Some 33 employers did not pay apprentices the legal minimum, and 22 businesses refused to increase workers’ pay according to their age category or the most up-to-date rates.
The Tanning Shop (registered as The Feel Good Group Limited) owed almost £35,000 to staff, second only to Rupert Galliers-Pratt, who owns an engineering company in the north east and owes staff more than £60,000.
“The Feel Good Group Limited breached the minimum wage rules due to a technical issue regarding the deduction of a Petty Cash float and training expenses,” a spokesperson from The Feel Good Group Limited said.
High street book shop Waterstones failed to pay nearly £8,700 to 58 workers.
A spokesperson for Waterstones responded: “The breach was a technical one caused by salary sacrifice arrangements with employees in the period 2016-2018. It was remedied immediately that it was identified.”
“We support without reservation the principle and practice of the Minimum Wage. To name and shame companies who flout it is fair.
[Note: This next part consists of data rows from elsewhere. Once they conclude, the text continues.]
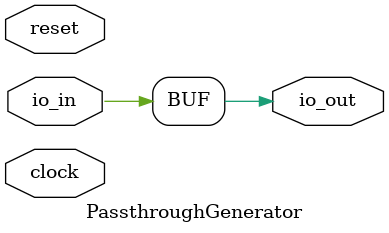
<source format=v>
module PassthroughGenerator(
  input   clock,
  input   reset,
  input   io_in,
  output  io_out
);
  assign io_out = io_in; // @[PassthroughGenerator.scala 10:10]
endmodule

</source>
To name those who, for historic technical breaches caused only by processes that favoured the employee, does not seem fair,” they continued.
The 208 employers are up from the 191 released in August – Labour criticised the government for not doing enough to stop employers underpaying their workers.
“The fact that we are seeing so many employers and household names flouting the minimum wage shows the Government simply aren’t taking this issue seriously enough,” said Justin Madders, shadow employment rights minister.
“There have been laws on the minimum wage for over 20 years now so there should be no excuse for this level of breaches,” she continued.
However the fines have been branded as too low by the Resolution Foundation, that found that naming and shaming has little impact overall because consumers “always favour cheaper prices over ethical concerns.”
“There is little economic incentive for rule-breaking employers to change their ways,” said Hannah Slaughter, economist at the Resolution Foundation.
A company found to be paying workers under the minimum wage would need to be fined around 700 per cent of overdue wage payments to counteract the savings the company made in docking pay, the Foundation found in a three-year study.
And of course, “naming dodgy firms only works when they are caught in the first place, so more widespread enforcement is needed,” Slaughter continued.
Household names including John Lewis, The Body Shop and Sheffield United Football Club were named and shamed in August.